YOUR INSTRUCTIONS
Look through the entries below and extract exactly the lines from the one containing "外で出走したすべてのレースから、競馬番組で別に定める方法で算定した額です" through the one containing "Сайт создан на маркетплейсе", ends included.

RECORDS SUPPLIED Start Marker

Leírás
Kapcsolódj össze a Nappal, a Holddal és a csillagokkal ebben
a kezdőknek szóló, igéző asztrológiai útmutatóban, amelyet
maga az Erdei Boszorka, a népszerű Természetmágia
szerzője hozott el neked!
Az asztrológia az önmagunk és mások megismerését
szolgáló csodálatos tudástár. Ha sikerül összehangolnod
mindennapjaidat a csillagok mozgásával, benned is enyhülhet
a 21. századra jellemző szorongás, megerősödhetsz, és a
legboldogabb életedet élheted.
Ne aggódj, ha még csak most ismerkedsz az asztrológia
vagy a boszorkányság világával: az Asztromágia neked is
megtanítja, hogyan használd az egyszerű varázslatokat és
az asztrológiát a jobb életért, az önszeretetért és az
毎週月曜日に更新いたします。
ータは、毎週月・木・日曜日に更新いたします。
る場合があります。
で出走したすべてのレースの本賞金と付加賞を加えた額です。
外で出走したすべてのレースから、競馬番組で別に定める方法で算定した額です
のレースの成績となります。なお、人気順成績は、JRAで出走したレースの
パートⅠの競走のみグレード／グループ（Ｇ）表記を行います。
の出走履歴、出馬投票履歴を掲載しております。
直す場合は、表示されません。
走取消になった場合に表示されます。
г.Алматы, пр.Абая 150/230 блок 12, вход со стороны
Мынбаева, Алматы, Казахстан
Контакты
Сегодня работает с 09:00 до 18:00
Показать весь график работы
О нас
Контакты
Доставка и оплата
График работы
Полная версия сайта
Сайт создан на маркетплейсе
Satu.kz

RECORDS SUPPLIED End Marker

EXERCISE RESPONSE
外で出走したすべてのレースから、競馬番組で別に定める方法で算定した額です
のレースの成績となります。なお、人気順成績は、JRAで出走したレースの
パートⅠの競走のみグレード／グループ（Ｇ）表記を行います。
の出走履歴、出馬投票履歴を掲載しております。
直す場合は、表示されません。
走取消になった場合に表示されます。
г.Алматы, пр.Абая 150/230 блок 12, вход со стороны
Мынбаева, Алматы, Казахстан
Контакты
Сегодня работает с 09:00 до 18:00
Показать весь график работы
О нас
Контакты
Доставка и оплата
График работы
Полная версия сайта
Сайт создан на маркетплейсе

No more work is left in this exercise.